Die arabischen Airlines haben in der Region ihre Drehkreuze, über die sie ihre Langstreckenflüge abwickeln. Qatar Airways steht zudem vor dem Problem, dass sie wegen eines Streits des Emirats Katar mit Saudi-Arabien und den Vereinigten Arabischen Emiraten die Nachbarländer im Westen, Süden und Osten seit 2017 nicht überfliegen darf. Daher hat die Airline wenig Ausweichmöglichkeiten. Sie schickte ihre Flugzeuge auch am Mittwoch weiterhin über Iran.

Unklar blieb zunächst, wie sehr das von der FAA verhängte Verbot Fluggesellschaften aus den USA überhaupt beeinträchtigt. Denn in einem Großteil der genannten Regionen waren den US-Airlines Flüge schon länger untersagt. Zudem nehmen sie auf Flügen aus den USA etwa nach Asien oder Australien eher den Weg über den Pazifik - und passieren weder Europa noch die Länder am Persischen Golf.

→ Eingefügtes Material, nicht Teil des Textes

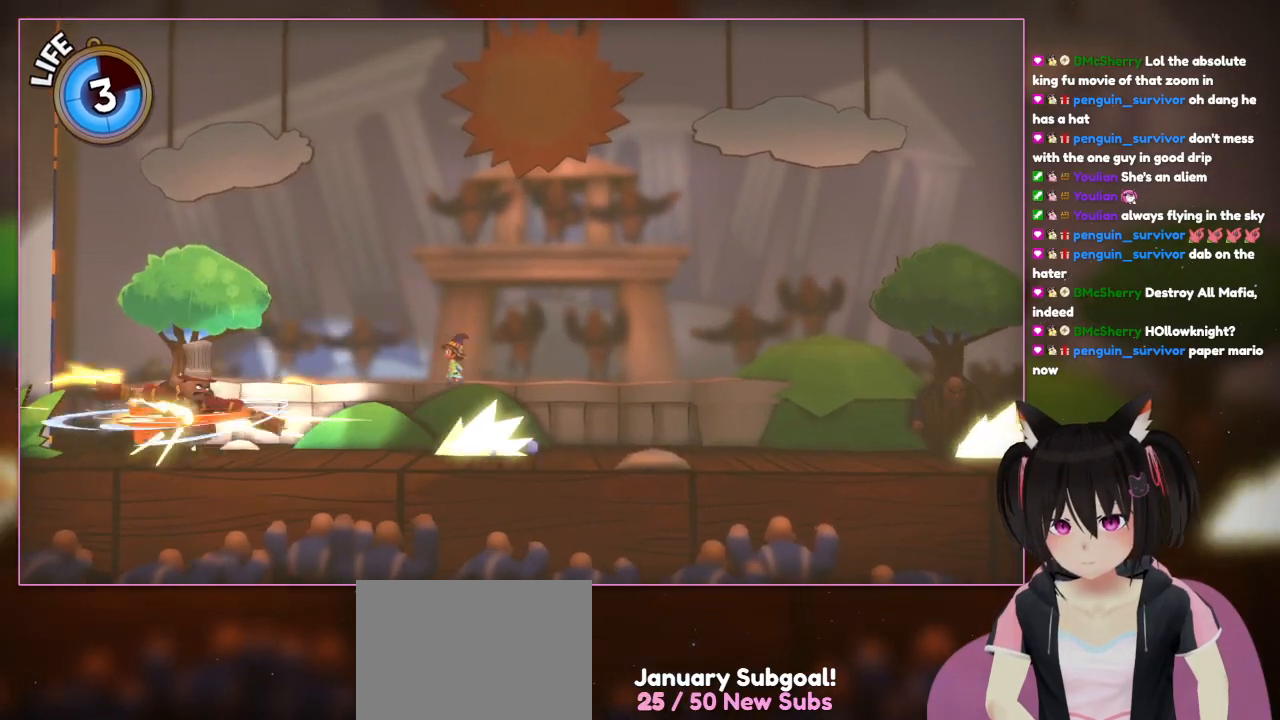
{"buttons": [], "left_stick": "left", "right_stick": "center", "events": [[133, "A", "down"], [133, "left_stick", "left"], [333, "A", "up"]]}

Flugverbot für ukrainische Airlines

Verstärkt wurde die Unsicherheit, als kurz nach den Raketenangriffen auf die Militärbasen aus bislang ungeklärter Ursache ein ukrainisches Passagierflugzeug in der Nähe von Teheran abstürzte. Alle 176 Menschen an Bord der Boeing 737-800 NG starben. Iranische Vertreter gingen von einem Triebwerksbrand als möglicher Absturzursache aus. Die erst im Jahr 2016 ausgelieferte Maschine der Gesellschaft Ukraine International Airlines habe erst am Montag eine reguläre technische Überprüfung ohne Probleme absolviert, sagte ein Manager der Airline.

Die ukrainische Flugsicherheitsbehörde verbot heimischen Airlines daraufhin ab kommender Nacht Flüge über Iran. Russlands Luftfahrtbehörde riet Fluggesellschaften ihres Landes davon ab, den iranischen und irakischen Luftraum zu nutzen.